Parasını ödediğiniz uçakları vermeyen dostlarınız, size başka şey satar mı?
Çare üretmek zorunda değilsen neden siyaset yapıyorsun.
90’lı yıllarda İsrail’den Heronlar kiralandı…
İsrail yapımı kiralık Heronlar, verilen koordinatlarda PKK’lıları tespit etmek için uçuruluyor. Görev yapıyormuş gibi ciddi anlamda hareket ediyorlar ama bilgi TSK’ya verilmeden önce tavşanlara kaçın deniyordu.
Parayı veriyordun ama hasılat sıfırdı.
Kiralık böceklerle bu kadar oldurulmuş…
Sütlücedeki fabrikada çalışanların da bir kısmı Yahudi’dir. Yahudiler, 1949 senesinde fabrikayı patlattılar ve Nuri Paşanın eti ve kemikleri bile bulunamadığını okumuştum.
Ekmek verdiğin İspanyol artıkları…
Boston’daki MİT’den derece yaparak mezun olmuş ve Amerika’daki kuruluşlarda en uygun tekliflere açık olan birinin, ülkesine dönmesi, bu ülke için büyük bir kazanım olmalıdır.
Böyle bir insanı küresel güçlerin insafına bırakma mantığınızı anlayamıyorum.
Bütün aileler yetiştirdiklerinden sorumludur.
Siz ve sizinkilerin bu seviyede başarılı çocuğu olsaymış eğer savunma sanayine yönlendiğinde ikaz mı edecektiniz.
Amerika’da MİT’te dahil olmak üzere bütün üniversitelerde mezuniyet törenleri yapılır.
Mezun olan öğrenciler ile o törene katılabilme ekonomisine sahip olan velilere ilk önce mütevelli heyet başkanı;
Sevgili öğrenciler ve veliler, bizim okulumuzu tercih ettiniz. Biz de sizin üzerinizden çok paralar kazandık. Teşekkür ederiz.
İkinci olarak o şehrin belediye başkanı, bu şehirdeki bu okulu tercih ettiniz. Biz de yerel yönetim olarak, sizlere bisiklet yolları, kütüphaneler, kafeler, yemek yeme, eğlenme vs. vs yaparak sizlerin yaşamını kolaylaştırmaya çalıştık. Eksiklerimiz vardır ve bunları gider…

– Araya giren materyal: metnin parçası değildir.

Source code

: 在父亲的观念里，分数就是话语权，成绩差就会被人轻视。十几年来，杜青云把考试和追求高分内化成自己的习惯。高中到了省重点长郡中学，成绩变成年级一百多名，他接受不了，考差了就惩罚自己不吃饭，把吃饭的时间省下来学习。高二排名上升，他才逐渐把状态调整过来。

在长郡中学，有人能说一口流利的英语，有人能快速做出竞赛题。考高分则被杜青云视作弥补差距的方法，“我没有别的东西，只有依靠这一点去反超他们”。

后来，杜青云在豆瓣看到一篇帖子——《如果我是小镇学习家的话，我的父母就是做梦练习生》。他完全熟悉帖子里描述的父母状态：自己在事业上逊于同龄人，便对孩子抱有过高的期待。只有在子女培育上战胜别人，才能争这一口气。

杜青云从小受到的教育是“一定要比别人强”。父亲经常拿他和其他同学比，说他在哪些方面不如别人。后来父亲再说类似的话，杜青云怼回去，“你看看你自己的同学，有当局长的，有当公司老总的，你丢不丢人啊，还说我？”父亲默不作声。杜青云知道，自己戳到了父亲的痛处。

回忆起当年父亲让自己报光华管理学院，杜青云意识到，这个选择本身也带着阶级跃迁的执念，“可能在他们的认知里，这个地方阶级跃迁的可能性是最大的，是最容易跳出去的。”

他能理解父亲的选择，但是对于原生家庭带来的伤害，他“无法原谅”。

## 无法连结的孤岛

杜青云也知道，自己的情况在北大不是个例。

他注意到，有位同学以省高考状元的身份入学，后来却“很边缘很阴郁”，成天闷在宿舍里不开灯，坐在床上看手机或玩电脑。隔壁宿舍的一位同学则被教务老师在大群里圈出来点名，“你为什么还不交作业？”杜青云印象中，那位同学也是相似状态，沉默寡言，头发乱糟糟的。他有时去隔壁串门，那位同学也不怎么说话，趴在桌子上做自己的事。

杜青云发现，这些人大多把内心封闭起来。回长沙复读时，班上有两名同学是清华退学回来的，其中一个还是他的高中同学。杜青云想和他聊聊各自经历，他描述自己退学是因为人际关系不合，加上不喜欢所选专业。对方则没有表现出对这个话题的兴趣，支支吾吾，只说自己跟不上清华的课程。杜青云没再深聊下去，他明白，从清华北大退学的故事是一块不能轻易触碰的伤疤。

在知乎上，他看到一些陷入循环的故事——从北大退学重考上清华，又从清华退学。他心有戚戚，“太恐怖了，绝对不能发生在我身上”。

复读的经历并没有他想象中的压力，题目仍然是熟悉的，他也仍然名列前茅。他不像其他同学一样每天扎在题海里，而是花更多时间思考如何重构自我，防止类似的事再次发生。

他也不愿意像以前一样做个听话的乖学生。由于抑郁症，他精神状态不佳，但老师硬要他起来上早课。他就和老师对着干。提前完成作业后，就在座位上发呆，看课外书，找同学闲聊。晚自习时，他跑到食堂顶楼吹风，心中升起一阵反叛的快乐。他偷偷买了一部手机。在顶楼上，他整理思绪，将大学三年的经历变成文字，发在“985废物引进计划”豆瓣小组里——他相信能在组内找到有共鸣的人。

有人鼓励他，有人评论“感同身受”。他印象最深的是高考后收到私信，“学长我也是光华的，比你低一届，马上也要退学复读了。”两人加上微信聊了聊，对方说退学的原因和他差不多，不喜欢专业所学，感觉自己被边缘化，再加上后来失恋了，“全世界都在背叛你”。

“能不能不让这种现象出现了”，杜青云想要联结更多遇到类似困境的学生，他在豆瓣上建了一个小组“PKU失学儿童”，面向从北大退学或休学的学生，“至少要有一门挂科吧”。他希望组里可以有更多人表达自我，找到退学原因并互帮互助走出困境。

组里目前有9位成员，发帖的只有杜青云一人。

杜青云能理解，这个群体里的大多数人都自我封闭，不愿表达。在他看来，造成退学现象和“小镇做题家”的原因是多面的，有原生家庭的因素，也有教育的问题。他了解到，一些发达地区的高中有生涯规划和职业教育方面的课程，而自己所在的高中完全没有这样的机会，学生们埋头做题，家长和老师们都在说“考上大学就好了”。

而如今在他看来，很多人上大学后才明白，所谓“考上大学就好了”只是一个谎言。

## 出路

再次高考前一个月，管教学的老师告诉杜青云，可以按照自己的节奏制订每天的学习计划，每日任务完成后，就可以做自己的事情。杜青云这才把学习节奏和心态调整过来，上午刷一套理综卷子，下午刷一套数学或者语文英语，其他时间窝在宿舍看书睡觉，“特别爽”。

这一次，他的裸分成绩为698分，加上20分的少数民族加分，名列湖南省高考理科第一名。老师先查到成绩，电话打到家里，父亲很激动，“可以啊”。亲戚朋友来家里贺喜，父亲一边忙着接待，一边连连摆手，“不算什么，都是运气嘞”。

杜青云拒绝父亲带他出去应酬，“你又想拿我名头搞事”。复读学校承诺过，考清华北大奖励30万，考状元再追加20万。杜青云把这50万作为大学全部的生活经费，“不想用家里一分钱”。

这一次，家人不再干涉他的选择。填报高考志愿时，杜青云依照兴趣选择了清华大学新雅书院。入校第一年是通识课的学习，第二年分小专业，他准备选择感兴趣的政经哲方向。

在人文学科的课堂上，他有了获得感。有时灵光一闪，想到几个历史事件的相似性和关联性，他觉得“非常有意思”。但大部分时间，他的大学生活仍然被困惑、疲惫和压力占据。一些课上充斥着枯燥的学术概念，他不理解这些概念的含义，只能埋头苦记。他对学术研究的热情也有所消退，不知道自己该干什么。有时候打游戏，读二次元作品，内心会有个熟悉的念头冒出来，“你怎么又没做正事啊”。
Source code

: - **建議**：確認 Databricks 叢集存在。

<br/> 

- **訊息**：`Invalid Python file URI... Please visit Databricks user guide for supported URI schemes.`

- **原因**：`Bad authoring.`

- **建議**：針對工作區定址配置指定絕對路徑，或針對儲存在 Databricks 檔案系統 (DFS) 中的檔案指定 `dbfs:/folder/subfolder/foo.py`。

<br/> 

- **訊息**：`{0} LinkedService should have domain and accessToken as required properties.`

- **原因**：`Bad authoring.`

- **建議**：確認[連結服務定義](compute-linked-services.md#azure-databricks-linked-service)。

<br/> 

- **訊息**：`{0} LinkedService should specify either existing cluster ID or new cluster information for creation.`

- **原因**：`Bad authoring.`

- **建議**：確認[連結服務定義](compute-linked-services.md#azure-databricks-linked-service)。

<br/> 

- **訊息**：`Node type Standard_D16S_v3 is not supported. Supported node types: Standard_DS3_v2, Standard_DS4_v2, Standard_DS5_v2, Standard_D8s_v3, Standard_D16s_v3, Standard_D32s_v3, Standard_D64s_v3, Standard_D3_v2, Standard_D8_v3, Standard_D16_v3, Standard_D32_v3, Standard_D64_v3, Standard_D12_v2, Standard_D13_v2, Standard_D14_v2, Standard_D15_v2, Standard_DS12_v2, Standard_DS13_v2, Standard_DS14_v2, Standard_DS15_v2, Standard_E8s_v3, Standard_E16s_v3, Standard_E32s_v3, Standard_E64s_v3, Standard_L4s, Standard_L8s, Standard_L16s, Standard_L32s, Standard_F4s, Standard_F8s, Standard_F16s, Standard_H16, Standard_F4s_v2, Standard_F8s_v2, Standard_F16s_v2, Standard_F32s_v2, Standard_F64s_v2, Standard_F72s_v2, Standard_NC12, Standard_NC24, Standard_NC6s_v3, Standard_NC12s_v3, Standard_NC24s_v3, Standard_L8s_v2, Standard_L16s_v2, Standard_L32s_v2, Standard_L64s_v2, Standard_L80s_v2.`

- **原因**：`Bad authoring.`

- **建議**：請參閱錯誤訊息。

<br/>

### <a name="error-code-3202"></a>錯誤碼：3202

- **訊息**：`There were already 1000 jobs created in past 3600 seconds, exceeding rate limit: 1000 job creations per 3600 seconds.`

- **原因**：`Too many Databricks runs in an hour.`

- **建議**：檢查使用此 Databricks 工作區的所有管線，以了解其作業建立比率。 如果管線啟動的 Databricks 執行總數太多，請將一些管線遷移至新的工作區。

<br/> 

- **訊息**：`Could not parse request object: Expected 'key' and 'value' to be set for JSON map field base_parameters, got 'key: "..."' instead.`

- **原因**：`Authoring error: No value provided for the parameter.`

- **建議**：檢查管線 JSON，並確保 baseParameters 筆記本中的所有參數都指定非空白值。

Rektör çıkıyor ve diyor ki Mütevelli heyetin bize tahsis ettiği ekonomi ile en iyi eğitim kadrosunu oluşturmaya çalıştık. Bu sayede de en sağlıklı biliyi bu hocalarla size ulaştırdık. Başarılı bir okul her yıl artan tercihlerle ve bilim havuzuna atılan bilimsel makalelerle ölçülür, umarım başarılı olmuşuzdur der ve sözü bir kilisenin papazına bırakır.
Papaz da der ki, bu üniversiteden mezun oldunuz. Buradan elde ettiğiniz bilgileri şahsınız, aileleriniz, ülkeleriniz ve gerektiğinde de tüm insanlığın hizmetinde en iyi bir şekilde kullanmanızı isterim diyerek salavatlıyor.
Mesele üretmektir. Bir aile, bir vatan evladı bunu başarmışsa, kimin damadı olunduğunun ne önemi var.
Kimi saz, kimi ut çalacak. Kimi don fanila üretecek, kimi Rubin’den talimat alacak.
Birileri de bu işlere kafa yoracak değil mi?
Keşke sizin kuşaklardan olsaydı diyeceğim ama…
Müttefiklerinizi üzmeme üzerine siyaset yaptığınız için…
S-400 ler için de Amerikalı dostları gücendirmeyelim diyen sizlerdiniz!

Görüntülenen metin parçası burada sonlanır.